Document segment:
------------

# Rasmeuson's B+B scones



## LEFSElover (Sep 10, 2007)

Dinner scones
makes 8
preheat oven to 400°

2 c flour
1/2 t salt
1/2 t baking soda
2 T baking powder
4 heaping T light brown sugar
Mix all together in a large bowl.
cut a stick of butter a little more than half, use the larger of the halves and cut that into the flour mix with your hands until mealy.
make a hole in the center of the mixture.
drop in:
1 egg yolk
1/2 c heavy whipping cream
1/2 c soft whipped cream cheese
mix all together.
when it comes together [but may seem still a bit dry] drop it onto a flour surface and bring into a ball then knead 10 -12 times.
Form a disk about 1" high and the round size of a salad plate, and using a scraper, halve the mix, cut down center, and again and again and again until you have 8 triangles.
place on non greased baking sheet. 
use egg white mixed with a little heavy cream and sugar to paint the top of the scones so they'll brown up.
bake about 10-12 minutes, serve with butter


----------



## Fisher's Mom (Sep 10, 2007)

OMG, I love scones! Your recipe looks lovely and very tempting. As I was reading, I was mentally checking off all the ingredients in my head so I know I'll be out to get heavy whipping cream in the morning!!! Thanks for sharing this.


----------



## LEFSElover (Sep 13, 2007)

Fisher's Mom said:


> OMG, I love scones! Your recipe looks lovely and very tempting. As I was reading, I was mentally checking off all the ingredients in my head so I know I'll be out to get heavy whipping cream in the morning!!! Thanks for sharing this.


Ms Fisher, you won't be disappointed, they are moist and wonderful, just remember, don't overwork the dough, underwork it if anything and be generous with the glaze on top, it really crisps up and tops the scones nicely


----------

------------

Information shown:
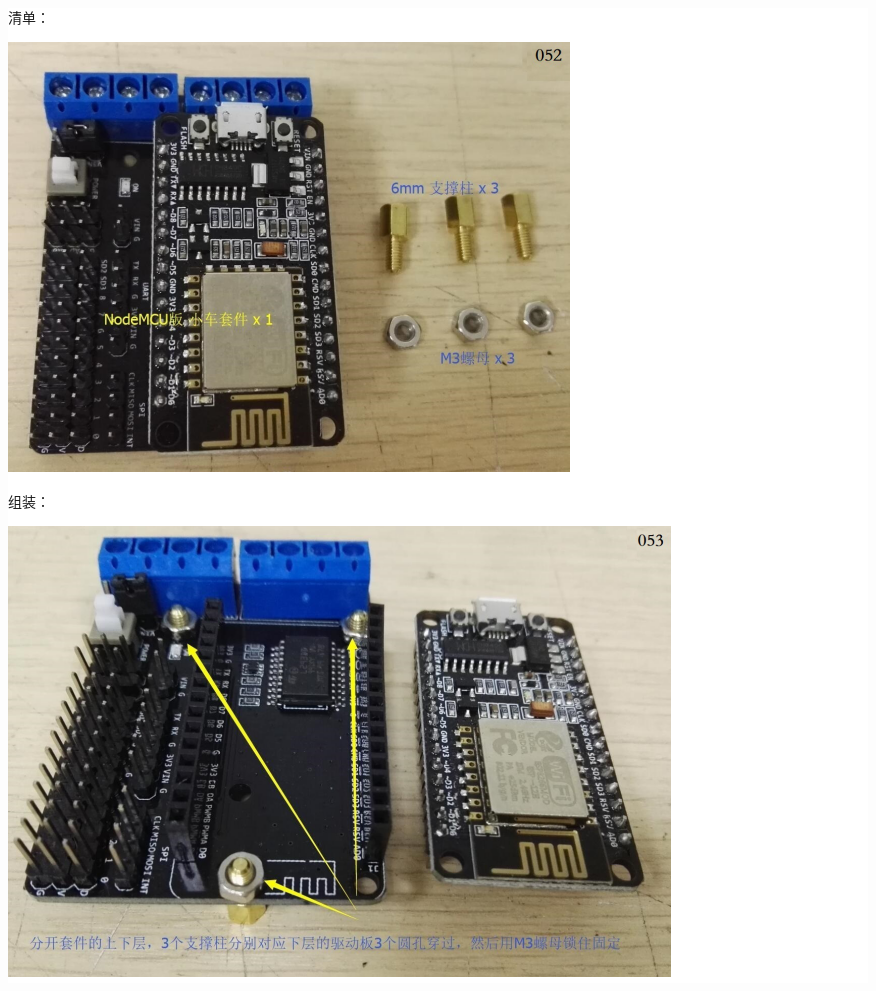清单：

![img](https://github.com/SmartArduino/zhdocs/raw/master/zhSmartCAR/TS_Series/TS100/wps185.png) 

组装：

![img](https://github.com/SmartArduino/zhdocs/raw/master/zhSmartCAR/TS_Series/TS100/wps186.png)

------------

Task description:
In the scone recipe thread, answer these:
1. To what temperature is the oven preheated?
2. How many times is the dough kneaded after it is brought into a ball?
3. What does the later reply say to do about working the dough?

Result:
1. 400°
2. 10 to 12 times
3. Don't overwork it; underwork it if anything.